COVID-19: April Update

Friends, I have been too busy being busy to write about the pandemic – probably a good sign.

Things are still looking good in the UK and it seems likely – but not yet certain – that the government’s gamble has paid off.

Their gamble was that a single shot of the vaccine would offer enough initial protection to prevent a surge in infections and hospitalisations and deaths as we began to re-open society.

I am not one to offer praise to the government easily, but it was very smart to increase the spacing between the two vaccine doses, even though that was not the situation tested in the field trials.

The decision to do that was a smart ‘science-based’ policy decision rather than a bureaucratic ‘cover my own back’ policy decision.

What’s happening now?

The logarithmic graph below shows positive cases, hospital admissions and deaths since the start of the pandemic.

Click for a larger version

We see that positive cases, hospital admissions and are falling roughly as fast as they did after the first wave, halving in 21 days. But deaths are falling much faster. This is probably the vaccine at work.

We’ll look at each statistic in detail later, but here I will note that – as shown by the dotted lines in the above graph – compared with 4th July 2020 when the last opening up happened:

  • Positive cases are still much higher.
  • Hospital admissions and deaths are similar.

So there is still plenty of virus ‘out there’ and still plenty of un-infected un-vaccinated people under the age of 50 who can sustain the virus in the population.

But the most vulnerable 47% of the UK population have had a single-shot of vaccine and so this is unlikely to lead to the rise in hospital admissions and deaths that we saw after the first wave.

But note that after the first wave, hospital admissions did not start to rise for a full seven weeks after cases began to to rise.


Schools have re-opened and the consequent social mixing caused the rate of decline of daily cases to slow almost to a standstill.

Click for a larger version.

Subsequently  the rate of decline has picked up again, but we must anticipate that the 12th April re-openings will result in another pause.
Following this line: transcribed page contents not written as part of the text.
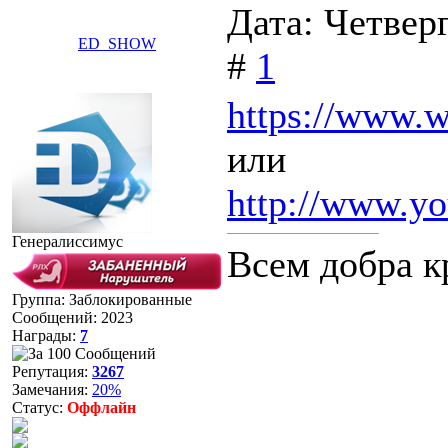
Дата: Четверг
ED_SHOW
#
1
https://www.w
или
http://www.y
Генералиссимус
Всем добра кр
Группа: Заблокированные
Сообщений:
2023
Награды:
7
Репутация:
3267
Замечания:
20%
Статус:
Оффлайн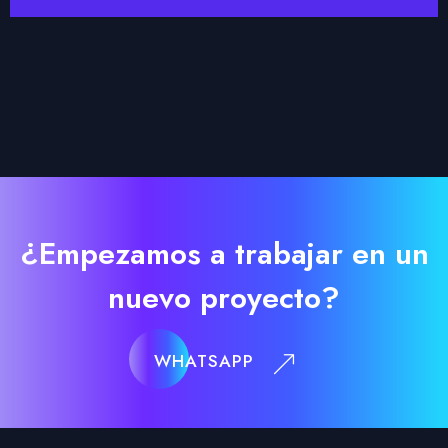
¿Empezamos a trabajar en un
nuevo proyecto?
WHATSAPP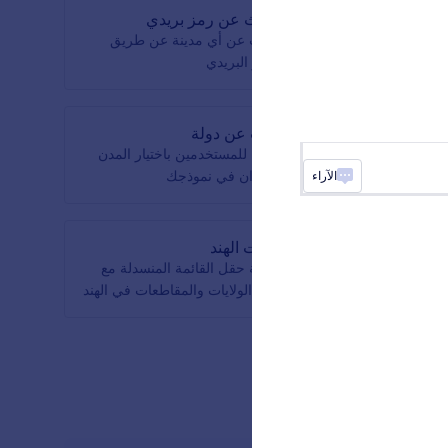
ة
البحث عن رمز بريدي
نموذجك
البحث عن أي مدينة عن طريق
الرمز البريدي
ابحث عن دولة
اسمح للمستخدمين باختيار المدن
والبلدان في نموذجك
الآراء
ولايات الهند
نة قائمة
إضافة حقل القائمة المنسدلة مع
جميع الولايات والمقاطعات في الهند
النماذج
I will be concentrating on that pause in the next couple of weeks to see if it is indeed a pause, or – and I hate to say it – the start of a third wave.

Hospitalisations and deaths

For completeness, here are the data on hospitalisations and deaths.

Click for a larger version.

Hospitalisations (above) still seem to be falling with a halving-time of around 21 days, but deaths (below) are falling much faster.

It is hard to conceive that this result must be anything other than close to the most optimistic of projections.

Click for a larger version.

The graph above is complicated. Deaths are shown against the logarithmic left-hand axis, and vaccinations in two shades of blue are shown against the linear right-hand axis.

Supply limitations have caused the first-shot extent to slow just below 50% of the entire population as vaccines are prioritised for second shots before the 12-week delay.


Given the appalling second-wave death toll, and the generally grim start to the year, the statistics are looking better than one might have reasonably hoped for.

The next concern is the way positive cases will respond to the 12th April re-opening.

If positive cases do not rise too rapidly, then we can hope that new vaccine deliveries later in April will allow the first shot vaccine drive to reach the 75% level required for herd immunity sometime in June.

And then perhaps we could all relax for a month or two.